| WHAT THE TASK ASKS |
Extract every line in the records below that contains the string "iliac", and copy each one in full.

| GIVEN INFORMATION |
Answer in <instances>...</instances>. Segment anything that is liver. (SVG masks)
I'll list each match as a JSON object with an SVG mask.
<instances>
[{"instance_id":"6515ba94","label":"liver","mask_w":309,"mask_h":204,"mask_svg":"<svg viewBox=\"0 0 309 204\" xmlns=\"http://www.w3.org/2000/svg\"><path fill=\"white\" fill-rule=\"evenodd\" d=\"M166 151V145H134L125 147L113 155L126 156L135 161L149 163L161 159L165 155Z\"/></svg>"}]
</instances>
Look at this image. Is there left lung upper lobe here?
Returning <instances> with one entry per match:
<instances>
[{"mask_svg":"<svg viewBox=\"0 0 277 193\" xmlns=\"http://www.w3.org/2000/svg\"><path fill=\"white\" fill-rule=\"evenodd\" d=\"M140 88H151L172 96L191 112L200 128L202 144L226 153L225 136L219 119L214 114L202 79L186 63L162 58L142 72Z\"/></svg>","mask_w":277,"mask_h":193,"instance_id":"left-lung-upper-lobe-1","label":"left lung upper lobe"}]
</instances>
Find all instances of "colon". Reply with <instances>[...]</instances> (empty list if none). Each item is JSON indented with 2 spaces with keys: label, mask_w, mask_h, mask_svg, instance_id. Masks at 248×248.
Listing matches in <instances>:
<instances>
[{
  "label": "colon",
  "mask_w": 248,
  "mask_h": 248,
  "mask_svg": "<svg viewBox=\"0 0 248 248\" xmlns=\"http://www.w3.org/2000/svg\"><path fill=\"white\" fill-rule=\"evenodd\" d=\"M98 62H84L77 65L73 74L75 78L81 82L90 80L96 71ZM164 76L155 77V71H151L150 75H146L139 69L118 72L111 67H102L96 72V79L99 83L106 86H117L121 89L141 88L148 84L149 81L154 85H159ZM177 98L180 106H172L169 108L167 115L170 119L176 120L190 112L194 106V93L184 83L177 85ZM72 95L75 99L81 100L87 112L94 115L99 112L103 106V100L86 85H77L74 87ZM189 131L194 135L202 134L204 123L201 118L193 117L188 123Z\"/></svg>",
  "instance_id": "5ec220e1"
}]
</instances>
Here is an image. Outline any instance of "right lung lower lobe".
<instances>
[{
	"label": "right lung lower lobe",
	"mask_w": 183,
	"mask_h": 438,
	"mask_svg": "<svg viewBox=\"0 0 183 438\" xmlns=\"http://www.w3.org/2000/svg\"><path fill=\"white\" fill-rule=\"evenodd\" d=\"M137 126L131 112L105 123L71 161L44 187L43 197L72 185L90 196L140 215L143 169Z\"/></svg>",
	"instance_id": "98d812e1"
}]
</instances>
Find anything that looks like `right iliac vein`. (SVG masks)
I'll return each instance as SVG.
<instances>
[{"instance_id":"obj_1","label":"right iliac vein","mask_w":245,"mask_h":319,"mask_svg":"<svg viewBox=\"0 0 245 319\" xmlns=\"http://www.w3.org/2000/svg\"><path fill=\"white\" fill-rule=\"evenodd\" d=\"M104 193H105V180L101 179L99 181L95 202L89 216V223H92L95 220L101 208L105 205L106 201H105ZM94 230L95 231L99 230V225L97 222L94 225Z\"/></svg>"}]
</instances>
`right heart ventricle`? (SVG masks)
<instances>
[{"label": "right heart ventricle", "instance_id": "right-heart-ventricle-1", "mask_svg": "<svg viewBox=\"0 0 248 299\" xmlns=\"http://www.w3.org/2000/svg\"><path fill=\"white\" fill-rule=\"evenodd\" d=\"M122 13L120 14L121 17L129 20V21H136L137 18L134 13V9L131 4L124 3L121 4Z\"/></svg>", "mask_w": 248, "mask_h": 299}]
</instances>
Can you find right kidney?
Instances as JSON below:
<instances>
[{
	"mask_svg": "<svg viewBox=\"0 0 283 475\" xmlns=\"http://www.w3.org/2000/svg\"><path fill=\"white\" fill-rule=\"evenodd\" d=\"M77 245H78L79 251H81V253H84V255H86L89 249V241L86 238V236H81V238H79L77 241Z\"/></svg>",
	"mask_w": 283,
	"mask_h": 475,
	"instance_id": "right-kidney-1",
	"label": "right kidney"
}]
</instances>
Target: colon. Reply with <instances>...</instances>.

| RESPONSE |
Find anything that looks like `right iliac vein`. (SVG masks)
[{"instance_id":"obj_1","label":"right iliac vein","mask_w":245,"mask_h":319,"mask_svg":"<svg viewBox=\"0 0 245 319\" xmlns=\"http://www.w3.org/2000/svg\"><path fill=\"white\" fill-rule=\"evenodd\" d=\"M104 193H105V180L101 179L99 181L95 202L89 216V223H92L95 220L101 208L105 205L106 201H105ZM94 230L95 231L99 230V225L97 222L94 225Z\"/></svg>"}]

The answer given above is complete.